Fans of uber chef Thomas Keller will welcome "Bouchon" (Artisan Books, $50), featuring 150 recipes from humble shortbread and oatmeal raisin cookies to pistachio madeleines, pain au chocolat, raspberry macarons and other items from his fabled bakery.
FOR THE BAKER
Love dessert but hate to fuss? A stout float from "Sinfully Easy Delicious Desserts" (Artisan Books, $29.95) by Alice Medrich is the treat for you. The float is joined by dozens more recipes such as peanut butter pavlova, honey caramelized figs, and food processor chocolate mousse that are just as easy. And easily as tasty.
"Piece of Cake: Home Baking Made Simple" (Rizzoli, $29.95) by David Muniz and David Lesniak offers more than 120 recipes for classic American treats — think brownies, peanut butter cookies and blueberry muffins. Black and white cheesecake, an honest-to-goodness New York crumb cake, and cakes from bundts to babkas join the fun.
Home-baked pies are the aspiration of many a cook. "A Year of Pies" (Lark, $19.95) by Ashley English offers strawberry, rhubarb and ginger hand pies for spring, pumpkin tiramisu pie in fall and pies for all the days in between. Savory pies like curried winter vegetable and galumpkis pie — the pie version of Polish stuffed cabbage — mix things up in the colder months.
FOR THE BROWSER
Stuff somebody's stocking with an eight-issue subscription to the just-launched U.S. edition of Jamie Oliver's magazine, "Jamie Magazine." With the motto "Making You a Better Cook," each issue is jammed with recipes, as well as travel and food stories and stunning photography. Appropriately enough, the magazine's first U.S. issue is the holiday edition. Subscriptions for $32.95 at http://www.jamiemag.com .

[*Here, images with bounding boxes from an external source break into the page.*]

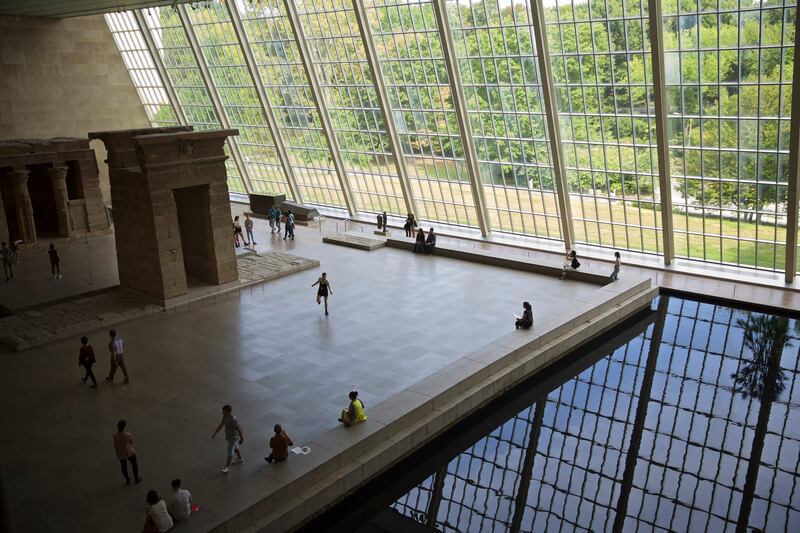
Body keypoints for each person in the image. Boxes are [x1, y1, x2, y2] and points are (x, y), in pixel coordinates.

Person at [212, 404, 244, 473]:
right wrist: (215, 432)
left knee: (230, 452)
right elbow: (221, 424)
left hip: (233, 437)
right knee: (235, 447)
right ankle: (240, 458)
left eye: (224, 412)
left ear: (228, 412)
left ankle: (226, 467)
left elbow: (238, 429)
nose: (222, 413)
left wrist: (241, 438)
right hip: (229, 435)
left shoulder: (233, 419)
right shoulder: (225, 416)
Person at [114, 419, 142, 485]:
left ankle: (127, 479)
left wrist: (117, 454)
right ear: (124, 427)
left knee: (123, 467)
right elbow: (131, 442)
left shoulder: (115, 435)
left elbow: (115, 445)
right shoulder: (128, 435)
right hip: (129, 452)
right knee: (134, 464)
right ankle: (136, 479)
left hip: (121, 453)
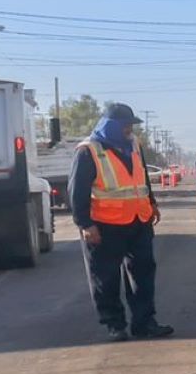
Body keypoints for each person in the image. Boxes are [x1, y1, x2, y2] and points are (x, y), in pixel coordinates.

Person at [69, 103, 174, 342]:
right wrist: (85, 224)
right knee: (106, 278)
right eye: (126, 125)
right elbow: (77, 191)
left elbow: (142, 176)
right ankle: (114, 324)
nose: (130, 129)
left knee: (144, 273)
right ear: (112, 126)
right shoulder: (88, 151)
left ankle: (145, 322)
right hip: (104, 225)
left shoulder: (134, 145)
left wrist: (152, 202)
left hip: (139, 220)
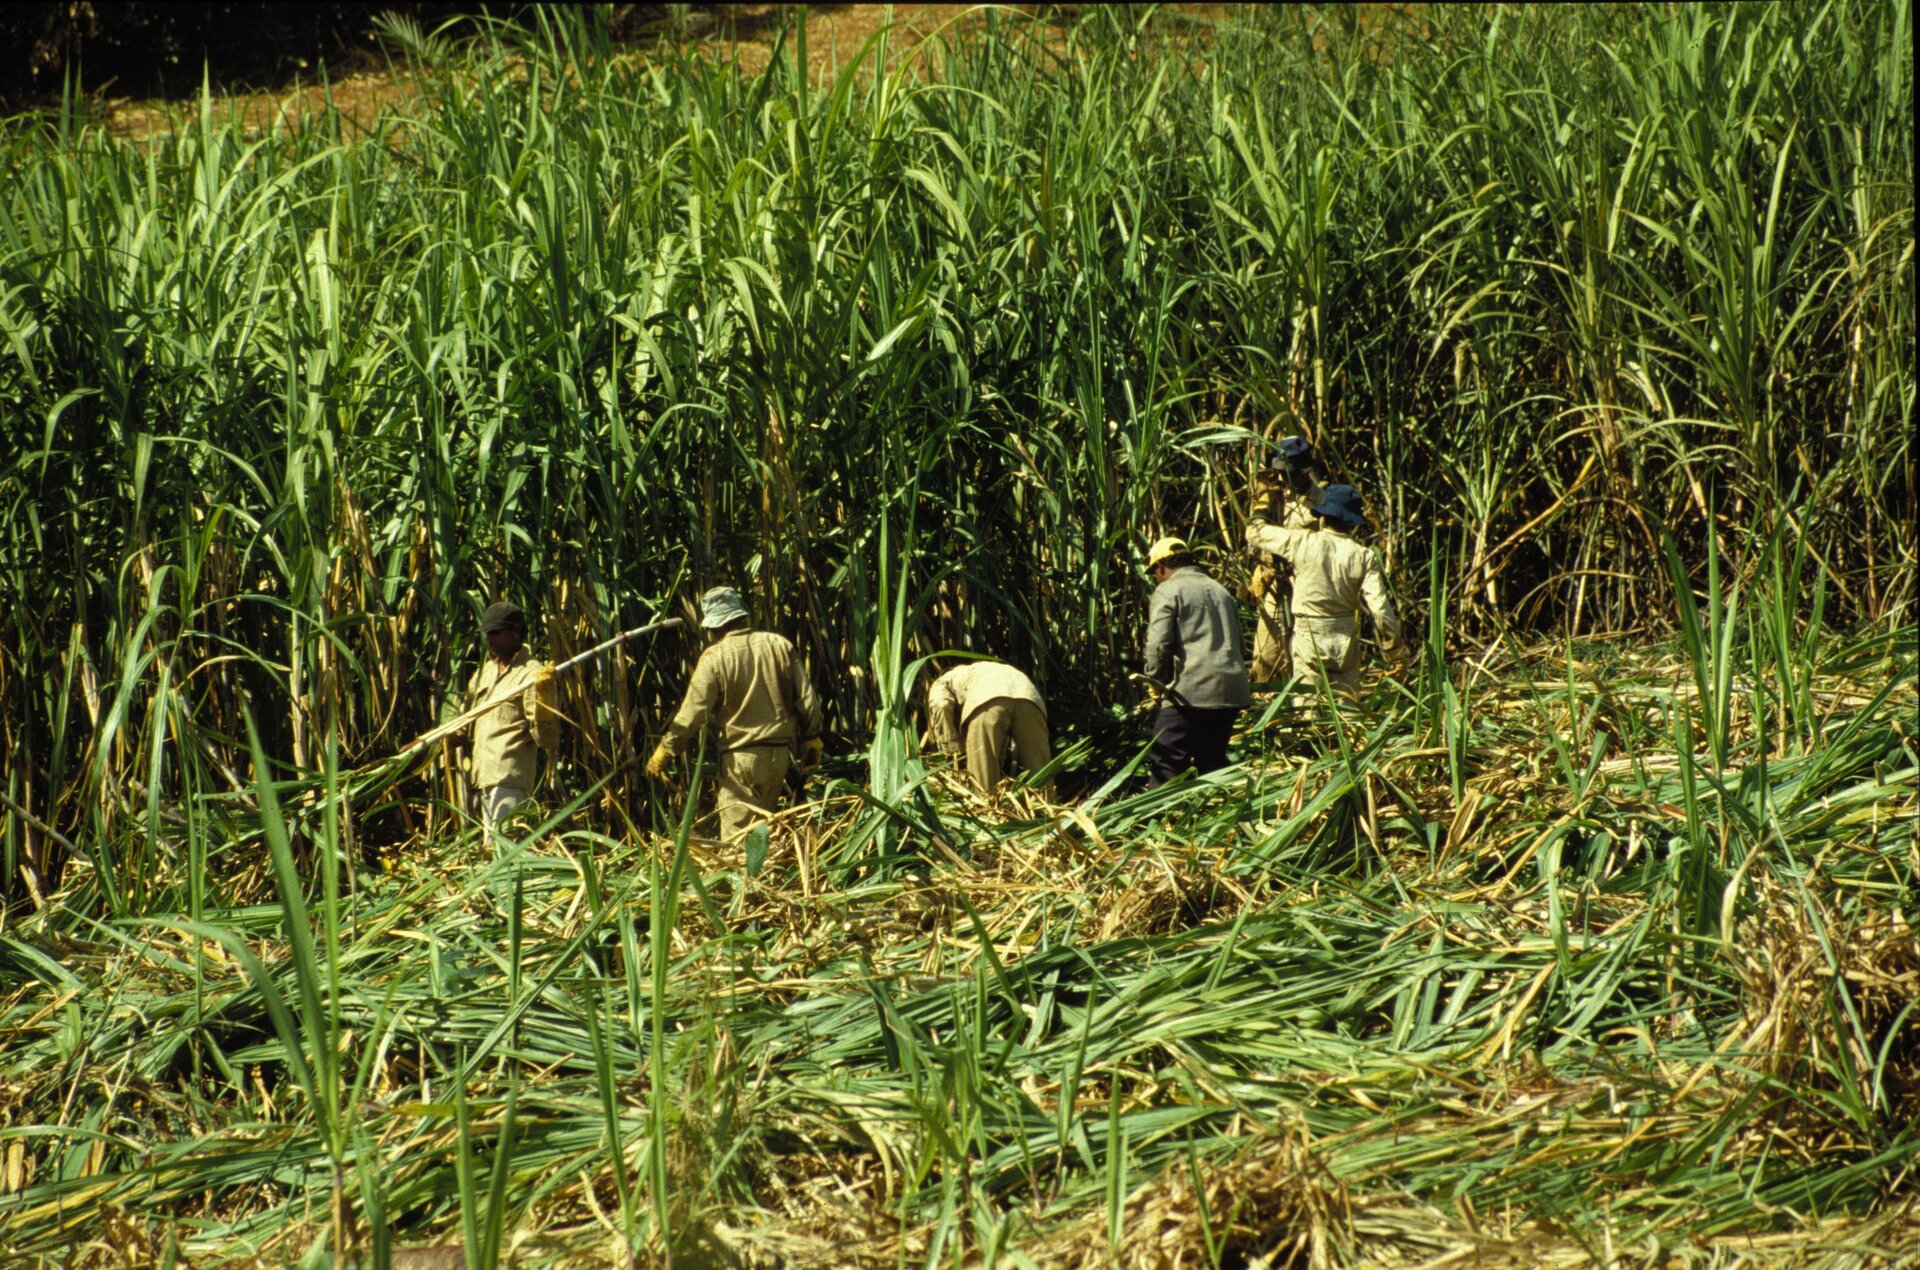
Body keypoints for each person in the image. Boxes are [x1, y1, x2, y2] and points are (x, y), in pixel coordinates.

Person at [645, 586, 823, 839]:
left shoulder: (715, 657)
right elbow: (807, 700)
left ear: (713, 627)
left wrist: (665, 751)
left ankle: (744, 880)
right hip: (780, 756)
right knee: (763, 836)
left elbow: (691, 713)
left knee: (738, 842)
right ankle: (764, 878)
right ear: (741, 616)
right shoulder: (779, 645)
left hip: (742, 761)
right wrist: (812, 738)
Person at [1245, 484, 1407, 698]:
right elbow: (1380, 610)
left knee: (1309, 710)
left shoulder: (1302, 542)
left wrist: (1262, 504)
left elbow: (1254, 533)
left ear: (1322, 516)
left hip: (1309, 636)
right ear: (1351, 523)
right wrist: (1394, 652)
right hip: (1345, 638)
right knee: (1348, 712)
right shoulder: (1364, 555)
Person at [1141, 536, 1252, 785]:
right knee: (1211, 760)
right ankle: (1213, 816)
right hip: (1230, 691)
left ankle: (1162, 816)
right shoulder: (1220, 591)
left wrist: (1155, 681)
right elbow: (1240, 645)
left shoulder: (1169, 589)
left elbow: (1158, 644)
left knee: (1166, 758)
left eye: (1154, 574)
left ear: (1161, 568)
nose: (1156, 579)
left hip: (1191, 690)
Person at [450, 601, 557, 831]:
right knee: (492, 853)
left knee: (504, 853)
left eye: (496, 632)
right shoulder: (485, 672)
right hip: (482, 778)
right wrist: (427, 746)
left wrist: (545, 706)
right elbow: (464, 724)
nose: (490, 638)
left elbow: (547, 740)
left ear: (516, 631)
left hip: (509, 778)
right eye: (488, 633)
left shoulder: (532, 674)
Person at [1248, 435, 1327, 684]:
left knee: (1306, 659)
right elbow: (1255, 534)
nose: (1283, 478)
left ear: (1305, 471)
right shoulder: (1274, 494)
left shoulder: (1321, 504)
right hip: (1273, 587)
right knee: (1265, 659)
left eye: (1289, 472)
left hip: (1306, 590)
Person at [923, 659, 1053, 798]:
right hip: (1029, 698)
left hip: (987, 699)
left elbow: (941, 705)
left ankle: (986, 814)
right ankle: (1051, 813)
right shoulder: (982, 670)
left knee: (983, 778)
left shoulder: (943, 681)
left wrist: (952, 749)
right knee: (1041, 772)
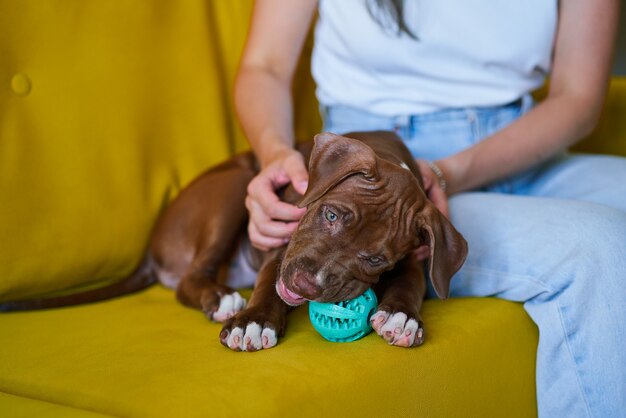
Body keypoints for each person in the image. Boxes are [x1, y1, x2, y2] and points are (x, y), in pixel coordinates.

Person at [234, 1, 625, 416]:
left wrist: (451, 171)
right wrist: (275, 153)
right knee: (599, 246)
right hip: (383, 178)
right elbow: (265, 65)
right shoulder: (374, 193)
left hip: (526, 147)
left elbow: (579, 97)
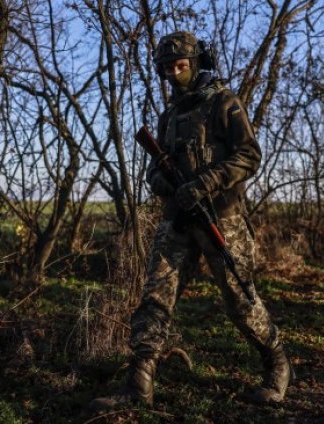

Are your loved ones more the digital sort? Help them bridge the digital divide into the kitchen with "The Epicurious Cookbook" (Clarkson Potter, $27.99), a collection of more than 250 of the top-ranked recipes from the ubiquitous recipe search site. The recipes are easy, reliable and vetted by the many, many users who have turned the site into an invaluable kitchen reference.